On observe l’application de mesures de discrimination dite « positive », dont le « Day of Absence » à l’université Evergreen dans l’État de Washington en 2017, lors duquel on demandait aux personnes de race blanche de ne pas se présenter sur le campus. Apparaît aussi un favoritisme à l’embauche visant à aider les classes « opprimées », comme par exemple les règles imposées par Ottawa à la direction de l’Université Laval pour exclure les hommes blancs de certains appels de candidatures. Il y a aussi les nominations préférentielles d’individus en raison de leurs points d’intersection, comme Karine Jean-Pierre, une lesbienne de race noire, au titre de porte-parole de l’administration Biden.

Une notation ESG est attribuée aux entreprises en fonction de leur respect de normes environnementales, sociales et de gouvernance [qui incluent la diversité de la main d’oeuvre]. À l’instar du crédit social à la chinoise, les compagnies faisant affaire avec celles ayant un mauvais score voient leur propre notation baisser.
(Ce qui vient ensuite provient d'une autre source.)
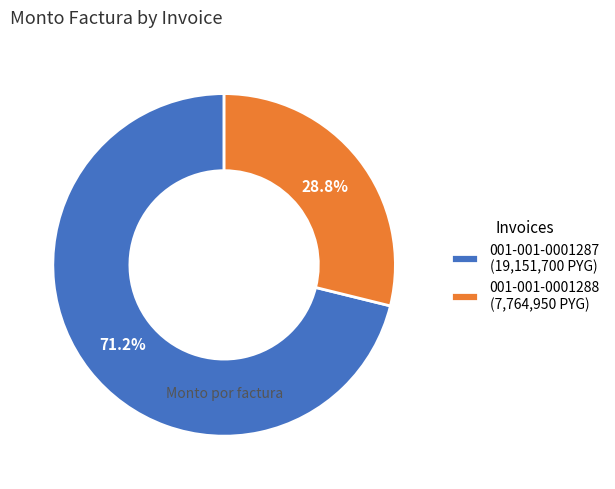

What is the largest slice in the pie chart?

001-001-0001287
Il en résulte une surenchère d’obédience au wokisme perceptible dans les publicités qui mettent en scène une part disproportionnées d’individus apparentés à la diversité.

Le 22 juillet 2021, le NASDAQ a lancé l’index Next Generation 100 ESG (NGXESG™), dont les entreprises avec une cote de risque ESG « sévère » sont automatiquement exclues. Comme quoi, le wokisme s’étend désormais jusqu’aux hauts lieux du monde de la finance.

Si l’élite mondialiste a embrassé le wokisme, c’est davantage par opportunisme que par conviction. Comme l’empereur Constantin qui avait compris qu’en faisant sien le christianisme, il pouvait rallier les millions de chrétiens qui refusaient de rejoindre les rangs de son empire [qui aussi s’écroulait] et continuer de les dominer économiquement.

L’hyper-classe globaliste a fait pareil avec la frange altermondialiste qui hier encore manifestait contre le néo-libéralisme et le 1%. En faisant siens les enjeux wokes chers aux militants anarcho-gauchistes, elle rallie ses plus fervents opposants, dont la colère se reporte sur les nouveaux infidèles, ces populistes ou conservateurs désignés « sexistes, racistes, homophobes, transphobes, islamophobes et haineux ». Il en résulte une division bien pratique sur laquelle asseoir son pouvoir.

Entretenant une atomisation de la société qui réduit les individus à leur plus simple expression de consommateurs, le multiculturalisme woke est parfaitement compatible avec le corpo-capitalisme mondialiste, et moins menaçant qu’une idéologie basée sur la lutte de classes.